Declaração vem na esteira da definição do novo governo, de transferir para a Agricultura essa responsabilidade

Divulgação/Tereza CristinaDivulgação/Tereza Cristina

atualizado 02/01/2019 14:07

Após tomar posse como ministra da Agricultura, Pecuária e Abastecimento (MAPA), a deputada Tereza Cristina (DEM-MS) afirmou que pretende criar um conselho interministerial para definir diretrizes sobre assuntos fundiários. A declaração vem na esteira da definição do governo de Jair Bolsonaro (PSL) de que tanto a demarcação de terras indígenas como de quilombolas passaria a ser responsabilidade da secretaria especial de assuntos fundiários do ministério da Agricultura.

Antes, o tema estava na alçada tanto da Federação Nacional do Índio (FUNAI) quanto do Instituto Nacional de Colonização e Reforma Agrária (INCRA). “A secretaria especial de Assuntos Fundiários vai coordenar essa política”, disse.

Antes das fusões de ministérios, definida por Bolsonaro, a FUNAI estava vinculada ao ministério da Justiça.

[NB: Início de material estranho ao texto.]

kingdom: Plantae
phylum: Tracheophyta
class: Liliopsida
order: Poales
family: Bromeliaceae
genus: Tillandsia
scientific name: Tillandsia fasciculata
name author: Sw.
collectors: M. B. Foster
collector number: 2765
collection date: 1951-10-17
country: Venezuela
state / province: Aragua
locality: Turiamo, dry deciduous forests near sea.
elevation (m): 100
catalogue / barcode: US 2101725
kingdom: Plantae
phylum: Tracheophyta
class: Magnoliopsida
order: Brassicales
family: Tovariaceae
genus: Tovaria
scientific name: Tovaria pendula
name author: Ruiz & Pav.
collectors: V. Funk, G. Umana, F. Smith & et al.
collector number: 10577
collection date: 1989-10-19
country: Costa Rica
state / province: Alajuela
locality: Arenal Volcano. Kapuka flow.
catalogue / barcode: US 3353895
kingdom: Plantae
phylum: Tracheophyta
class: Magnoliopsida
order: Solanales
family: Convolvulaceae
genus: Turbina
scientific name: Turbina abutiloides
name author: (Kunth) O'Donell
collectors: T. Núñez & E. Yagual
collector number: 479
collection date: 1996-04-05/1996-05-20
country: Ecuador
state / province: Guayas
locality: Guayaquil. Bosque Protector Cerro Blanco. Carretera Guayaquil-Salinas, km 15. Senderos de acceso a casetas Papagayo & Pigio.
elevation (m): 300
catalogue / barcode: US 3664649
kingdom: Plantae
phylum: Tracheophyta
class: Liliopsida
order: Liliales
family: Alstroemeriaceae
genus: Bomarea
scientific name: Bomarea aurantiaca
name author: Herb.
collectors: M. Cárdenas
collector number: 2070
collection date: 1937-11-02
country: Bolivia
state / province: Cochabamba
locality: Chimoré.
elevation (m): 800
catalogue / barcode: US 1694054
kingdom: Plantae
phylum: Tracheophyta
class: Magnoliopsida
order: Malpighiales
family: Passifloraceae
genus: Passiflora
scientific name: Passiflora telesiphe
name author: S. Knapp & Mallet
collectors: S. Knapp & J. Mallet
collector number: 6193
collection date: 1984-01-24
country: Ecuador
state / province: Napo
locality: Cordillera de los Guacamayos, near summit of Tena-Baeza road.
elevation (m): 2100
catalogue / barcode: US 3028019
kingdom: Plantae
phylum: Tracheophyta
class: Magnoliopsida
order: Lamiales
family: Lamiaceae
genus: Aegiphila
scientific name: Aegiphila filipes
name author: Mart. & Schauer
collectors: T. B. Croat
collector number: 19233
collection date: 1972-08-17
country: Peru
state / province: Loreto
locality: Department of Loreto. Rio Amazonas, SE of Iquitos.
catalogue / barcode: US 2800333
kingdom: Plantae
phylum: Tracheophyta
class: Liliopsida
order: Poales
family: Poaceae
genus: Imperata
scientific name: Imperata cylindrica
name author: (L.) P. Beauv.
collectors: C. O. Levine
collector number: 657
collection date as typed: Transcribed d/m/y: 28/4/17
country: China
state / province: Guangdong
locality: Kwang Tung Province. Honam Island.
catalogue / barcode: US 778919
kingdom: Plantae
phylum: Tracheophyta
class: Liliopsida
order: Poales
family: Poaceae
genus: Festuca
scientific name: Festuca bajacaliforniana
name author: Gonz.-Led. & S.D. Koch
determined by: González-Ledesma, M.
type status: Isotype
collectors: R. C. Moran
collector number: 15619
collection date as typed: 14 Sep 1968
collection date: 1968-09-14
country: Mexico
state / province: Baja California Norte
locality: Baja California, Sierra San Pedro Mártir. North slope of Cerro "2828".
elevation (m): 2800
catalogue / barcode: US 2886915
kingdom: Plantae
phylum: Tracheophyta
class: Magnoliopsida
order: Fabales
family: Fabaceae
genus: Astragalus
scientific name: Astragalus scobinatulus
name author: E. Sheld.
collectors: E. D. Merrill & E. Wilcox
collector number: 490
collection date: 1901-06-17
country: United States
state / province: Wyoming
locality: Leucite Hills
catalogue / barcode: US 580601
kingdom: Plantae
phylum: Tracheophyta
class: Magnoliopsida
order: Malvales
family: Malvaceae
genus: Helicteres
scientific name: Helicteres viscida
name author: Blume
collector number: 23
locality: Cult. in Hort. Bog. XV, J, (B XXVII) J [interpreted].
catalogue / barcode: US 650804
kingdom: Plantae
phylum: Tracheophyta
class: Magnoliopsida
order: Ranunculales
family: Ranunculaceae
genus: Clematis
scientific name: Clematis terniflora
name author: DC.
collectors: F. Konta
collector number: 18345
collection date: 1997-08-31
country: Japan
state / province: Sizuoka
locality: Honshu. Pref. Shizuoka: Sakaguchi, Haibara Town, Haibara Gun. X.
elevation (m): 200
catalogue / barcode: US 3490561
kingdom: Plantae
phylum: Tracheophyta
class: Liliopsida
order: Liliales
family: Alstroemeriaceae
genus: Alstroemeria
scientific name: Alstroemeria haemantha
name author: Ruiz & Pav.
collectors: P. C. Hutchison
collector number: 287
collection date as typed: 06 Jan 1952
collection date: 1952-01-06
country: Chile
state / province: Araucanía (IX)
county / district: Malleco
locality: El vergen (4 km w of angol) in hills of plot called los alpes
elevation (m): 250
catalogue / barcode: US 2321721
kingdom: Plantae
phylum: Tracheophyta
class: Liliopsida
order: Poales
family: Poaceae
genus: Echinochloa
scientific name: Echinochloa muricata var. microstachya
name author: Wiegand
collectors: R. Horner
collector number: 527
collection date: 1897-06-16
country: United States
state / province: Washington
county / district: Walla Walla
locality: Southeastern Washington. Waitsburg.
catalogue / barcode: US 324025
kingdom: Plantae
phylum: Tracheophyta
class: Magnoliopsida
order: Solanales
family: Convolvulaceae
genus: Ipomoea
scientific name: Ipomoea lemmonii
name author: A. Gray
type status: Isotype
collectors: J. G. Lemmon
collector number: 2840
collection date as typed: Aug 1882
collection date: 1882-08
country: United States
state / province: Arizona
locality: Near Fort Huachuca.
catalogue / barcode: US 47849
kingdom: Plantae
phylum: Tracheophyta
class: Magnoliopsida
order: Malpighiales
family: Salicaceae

Agora, as atribuições da fundação foram divididas: a maior parte delas ficará sob os cuidados do ministério dos Direitos Humanos e os assuntos fundiários seguem para secretaria assumida por Nabhan Garcia, no Mapa.

Na avaliação da nova ministra, o remanejamento das atribuições não será feita para prejudicar ou atrapalhar, mas para reorganizar o trabalho e dar continuidade ao que já está sendo feito.”Não vamos arranjar problema onde não existe, e só uma reorganização”, destacou.

Tabela do frete
Em relação ao tabelamento do frete, definido logo após uma série de greves de caminhoneiros parar parte das entregas de mercadorias no país, Tereza Cristina disse que o assunto tem sido tratado pelo novo governo em conversas com os setores atingidos, como os próprios caminhoneiros.

Segundo a ministra, os ministérios da Infraestrutura e Agricultura estão dialogando com o general Heleno, chefe do Gabinete de Segurança Institucional (GSI), para definir quais serão as futuras tratativas do governo de Bolsonaro com representantes do segmento.